Source document:

[Start of Attachment]

UNITED STATES DISTRICT COURT DISTRICT OF MINNESOTA
Feb 27, 2019
Criminal No. 14-203(DSD/FLN) (D. Minn. Feb. 27, 2019)

Opinion

Criminal No. 14-203(DSD/FLN)

02-27-2019

United States of America, Plaintiff, v. Dontre D'Sean McHenry, Defendant.


ORDER

This matter is before the court upon the motion by pro se defendant Dontre McHenry to vacate, set aside, or correct his sentence pursuant to 28 U.S.C. § 2255. Based on a review of the file, record, and proceedings herein, and for the following reasons, the court denies the motion and denies a certificate of appealability.

BACKGROUND

The facts of this case have been set forth in the court's previous orders and will not be repeated here except as necessary. On March 12, 2014, the Minneapolis Police Department discovered an advertisement on a local website featuring photographs of a female escort who resembled a juvenile reported missing from her home. The Minneapolis Police Department called the phone number listed on the advertisement, and a female identifying herself as "Honey" answered and told Sergeant Sherral Schmidt to get a hotel room and call her back. After placing the call, Schmidt received information from T-Mobile that the phone listed on the advertisement was registered to Tony Brown and that the phone was located at a Motel 6 in Roseville, Minnnesota. Shortly thereafter, police raided the hotel and found McHenry with J.E., a 17-year old female, in room 114. McHenry was then taken into custody.

On July 22, 2014, the government filed a Superseding Indictment, charging McHenry with four counts of sex trafficking in violation of 18 U.S.C. §§ 1591 and 1594(a). On October 17, 2014, McHenry pleaded guilty to count two of the Superseding Indictment, and the government agreed to dismiss the remaining counts. On May 20, 2015, the court denied McHenry's motion to withdraw his guilty plea.

On January 26, 2016, the court sentenced McHenry to a 293-month imprisonment term, which was below his advisory guideline sentence range. On February 24, 2017, the Eighth Circuit Court of Appeals affirmed both the court's denial of McHenry's motion to withdraw his guilty plea and the court's sentence. United States v. McHenry, 849 F.3d 699 (8th Cir.), reh'g en banc denied (May 31, 2017). McHenry now moves to vacate, set aside, or correct his sentence on the grounds of ineffective assistance of counsel.

DISCUSSION

I. Standard

Section 2255 provides a federal inmate with a limited opportunity to challenge the constitutionality, legality, or jurisdictional basis of an imposed sentence. This collateral relief is an extraordinary remedy, reserved for violations of constitutional rights that could not have been raised on direct appeal. United States v. Apfel, 97 F.3d 1074, 1076 (8th Cir. 1996). When considering a § 2255 motion, a court may hold an evidentiary hearing. See 28 U.S.C. § 2255(b). A hearing is not required, however, when "(1) the petitioner's allegations, accepted as true, would not entitle the petitioner to relief, or (2) the allegations cannot be accepted as true because they are contradicted by the record, inherently incredible, or conclusions rather than statements of fact." Sanders v. United States, 341 F.3d 720, 722 (8th Cir. 2003) (citation and internal quotation marks omitted). Here, no hearing is required because the stated grounds for relief are facially meritless.

[End of Attachment]

Required actions:
[1] According to the court order, what prison term did the court impose on McHenry on January 26, 2016?
[2] Using the court order, explain why the court decides that no evidentiary hearing is needed on McHenry's § 2255 motion.

Record set:
[Start of Attachment]

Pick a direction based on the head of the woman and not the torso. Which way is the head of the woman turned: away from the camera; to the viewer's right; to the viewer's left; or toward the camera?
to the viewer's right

[End of Attachment]
[Start of Attachment]

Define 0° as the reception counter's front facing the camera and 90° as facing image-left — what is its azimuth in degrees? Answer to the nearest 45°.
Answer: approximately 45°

[End of Attachment]

Answers by item number:
[1] A 293-month term of imprisonment, which was below his advisory guideline range.

[2] A hearing is not required when the petitioner's allegations, even if accepted as true, would not entitle him to relief, or when they cannot be accepted as true because they are contradicted by the record, inherently incredible, or conclusions rather than statements of fact. The court finds that McHenry's stated grounds for relief are facially meritless, so no hearing is required.